Short problem A:
In the records, substitute "structure" for "building" throughout the part that runs from the start of the records through the line containing "building: (333, 18)". Leave everything else unchanged.

The snow lifting unit 404 is similar to the snow lifting unit 164 of FIG. 1, except that the wall 168 is not employed and the positions of the two rollers 184 and 190 have been swapped. The snow sitting on the spade-shaped collector element 166 of FIG. 4 would be tilted and slid into an opening 406 of a diverting and processing unit 408, when a motor means 244 rotates an array of rollers 190, 188, 184, 186 and moves the spade-shaped collector element 166 upward along a vertical circuit.

A receiver 20 for receiving the snow is provided for catching and retaining the snow gravitating from the spade-shaped collector element 166 at an elevated locus of the vertical circuit. The receiver 20 in this case comprises a hollow inclined pipe 410 having an opening 412 as shown in FIG. 4.

The snow coming from the spade-shaped collector element 166 is directed to fall into the opening 412 of the hollow pipe 410 by sliding down a curved wall 414 of a diverting enclosure 416 in the diverting and processing unit 408 through the opening 406 of the diverting enclosure 416. The diverting enclosure 416 is formed by an array of walls 414, 424, 426, 428, having a lower through opening 430 at the bottom end of the diverting enclosure 416. The upper opening 406 is oriented into a position for receiving the snow falling from the spade-shaped collector element 166.

Short problem B:
Give every reference number for a roller that appears in the snow lifting unit text.

Saved entries:
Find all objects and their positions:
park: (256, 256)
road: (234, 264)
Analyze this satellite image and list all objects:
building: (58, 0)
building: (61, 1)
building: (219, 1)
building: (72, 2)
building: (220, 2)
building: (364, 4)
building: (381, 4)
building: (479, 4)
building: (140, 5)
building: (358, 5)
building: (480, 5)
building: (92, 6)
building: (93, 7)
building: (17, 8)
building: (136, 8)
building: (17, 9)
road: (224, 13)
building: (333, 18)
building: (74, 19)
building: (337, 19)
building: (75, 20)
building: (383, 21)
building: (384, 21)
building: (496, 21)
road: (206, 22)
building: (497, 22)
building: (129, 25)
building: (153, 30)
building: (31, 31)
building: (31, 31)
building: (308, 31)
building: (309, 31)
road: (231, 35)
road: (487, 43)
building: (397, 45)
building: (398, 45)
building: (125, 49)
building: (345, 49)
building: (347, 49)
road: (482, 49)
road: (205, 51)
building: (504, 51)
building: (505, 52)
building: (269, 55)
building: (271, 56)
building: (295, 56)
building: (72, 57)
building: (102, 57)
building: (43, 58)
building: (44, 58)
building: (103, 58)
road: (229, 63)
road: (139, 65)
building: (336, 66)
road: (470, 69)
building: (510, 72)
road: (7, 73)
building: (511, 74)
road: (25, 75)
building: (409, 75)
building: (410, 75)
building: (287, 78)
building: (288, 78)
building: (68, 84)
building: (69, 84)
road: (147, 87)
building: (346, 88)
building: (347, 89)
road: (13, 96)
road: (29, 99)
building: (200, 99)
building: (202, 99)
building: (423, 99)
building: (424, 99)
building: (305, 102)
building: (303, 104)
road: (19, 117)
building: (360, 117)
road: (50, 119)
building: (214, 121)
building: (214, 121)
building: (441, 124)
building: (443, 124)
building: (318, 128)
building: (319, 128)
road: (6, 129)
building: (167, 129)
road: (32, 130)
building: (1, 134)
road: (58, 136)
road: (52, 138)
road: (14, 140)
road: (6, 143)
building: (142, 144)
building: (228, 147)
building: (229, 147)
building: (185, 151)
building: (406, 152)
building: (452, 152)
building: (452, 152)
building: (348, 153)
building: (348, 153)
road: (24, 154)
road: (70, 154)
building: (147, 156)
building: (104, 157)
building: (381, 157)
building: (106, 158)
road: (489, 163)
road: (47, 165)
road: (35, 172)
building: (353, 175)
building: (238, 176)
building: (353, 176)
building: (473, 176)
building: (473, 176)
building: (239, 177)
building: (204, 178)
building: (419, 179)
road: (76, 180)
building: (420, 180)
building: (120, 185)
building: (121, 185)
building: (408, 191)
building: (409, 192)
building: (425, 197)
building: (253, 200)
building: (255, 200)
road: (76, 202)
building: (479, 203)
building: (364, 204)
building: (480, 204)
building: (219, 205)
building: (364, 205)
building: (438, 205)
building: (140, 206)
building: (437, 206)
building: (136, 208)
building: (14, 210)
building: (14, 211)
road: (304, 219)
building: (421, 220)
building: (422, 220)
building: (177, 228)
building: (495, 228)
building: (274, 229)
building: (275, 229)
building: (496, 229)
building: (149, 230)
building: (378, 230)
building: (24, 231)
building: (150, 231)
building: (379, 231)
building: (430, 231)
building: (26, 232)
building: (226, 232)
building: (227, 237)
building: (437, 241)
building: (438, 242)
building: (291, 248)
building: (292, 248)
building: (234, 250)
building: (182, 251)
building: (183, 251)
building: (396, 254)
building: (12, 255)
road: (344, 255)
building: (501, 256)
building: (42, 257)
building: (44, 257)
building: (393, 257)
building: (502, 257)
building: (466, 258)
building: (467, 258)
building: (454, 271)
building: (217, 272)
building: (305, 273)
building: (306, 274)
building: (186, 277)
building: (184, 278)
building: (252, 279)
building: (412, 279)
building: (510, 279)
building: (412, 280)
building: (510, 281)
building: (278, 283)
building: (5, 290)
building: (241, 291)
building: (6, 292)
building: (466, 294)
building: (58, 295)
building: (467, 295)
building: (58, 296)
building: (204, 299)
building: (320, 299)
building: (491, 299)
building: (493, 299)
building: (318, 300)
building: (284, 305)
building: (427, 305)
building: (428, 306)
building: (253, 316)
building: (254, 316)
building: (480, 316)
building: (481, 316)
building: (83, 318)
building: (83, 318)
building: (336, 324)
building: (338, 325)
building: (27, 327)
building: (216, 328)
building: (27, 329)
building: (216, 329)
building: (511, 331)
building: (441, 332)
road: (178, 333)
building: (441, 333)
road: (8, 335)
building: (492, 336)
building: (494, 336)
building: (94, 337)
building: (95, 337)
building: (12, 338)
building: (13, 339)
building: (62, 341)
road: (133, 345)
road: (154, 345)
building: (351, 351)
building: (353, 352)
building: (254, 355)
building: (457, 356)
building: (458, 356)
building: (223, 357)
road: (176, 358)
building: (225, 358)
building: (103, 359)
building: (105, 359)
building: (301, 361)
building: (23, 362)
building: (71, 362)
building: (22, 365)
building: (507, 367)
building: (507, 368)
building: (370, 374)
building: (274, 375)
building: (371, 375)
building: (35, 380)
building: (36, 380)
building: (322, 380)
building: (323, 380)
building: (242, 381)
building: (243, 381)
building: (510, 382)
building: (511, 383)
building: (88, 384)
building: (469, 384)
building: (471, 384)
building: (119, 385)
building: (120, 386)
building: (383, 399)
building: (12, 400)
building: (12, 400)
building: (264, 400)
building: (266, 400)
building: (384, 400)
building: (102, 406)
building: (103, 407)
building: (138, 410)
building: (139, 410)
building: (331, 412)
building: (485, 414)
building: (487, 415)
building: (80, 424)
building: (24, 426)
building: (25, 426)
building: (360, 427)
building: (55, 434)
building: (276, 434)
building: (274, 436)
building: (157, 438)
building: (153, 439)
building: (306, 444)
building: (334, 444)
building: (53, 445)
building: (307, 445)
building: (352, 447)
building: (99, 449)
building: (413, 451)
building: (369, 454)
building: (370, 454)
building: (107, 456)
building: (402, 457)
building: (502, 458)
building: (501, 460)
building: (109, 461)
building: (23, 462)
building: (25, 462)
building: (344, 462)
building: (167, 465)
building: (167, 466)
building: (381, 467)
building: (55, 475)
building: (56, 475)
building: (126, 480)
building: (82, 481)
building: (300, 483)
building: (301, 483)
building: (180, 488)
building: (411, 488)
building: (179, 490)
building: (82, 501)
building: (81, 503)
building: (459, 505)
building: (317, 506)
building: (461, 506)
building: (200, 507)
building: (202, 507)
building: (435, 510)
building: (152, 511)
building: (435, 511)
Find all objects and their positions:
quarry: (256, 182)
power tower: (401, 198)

Result A:
Find all objects and their positions:
park: (256, 256)
road: (234, 264)
Analyze this satellite image and list all objects:
structure: (58, 0)
structure: (61, 1)
structure: (219, 1)
structure: (72, 2)
structure: (220, 2)
structure: (364, 4)
structure: (381, 4)
structure: (479, 4)
structure: (140, 5)
structure: (358, 5)
structure: (480, 5)
structure: (92, 6)
structure: (93, 7)
structure: (17, 8)
structure: (136, 8)
structure: (17, 9)
road: (224, 13)
structure: (333, 18)

Result B:
184, 186, 188, 190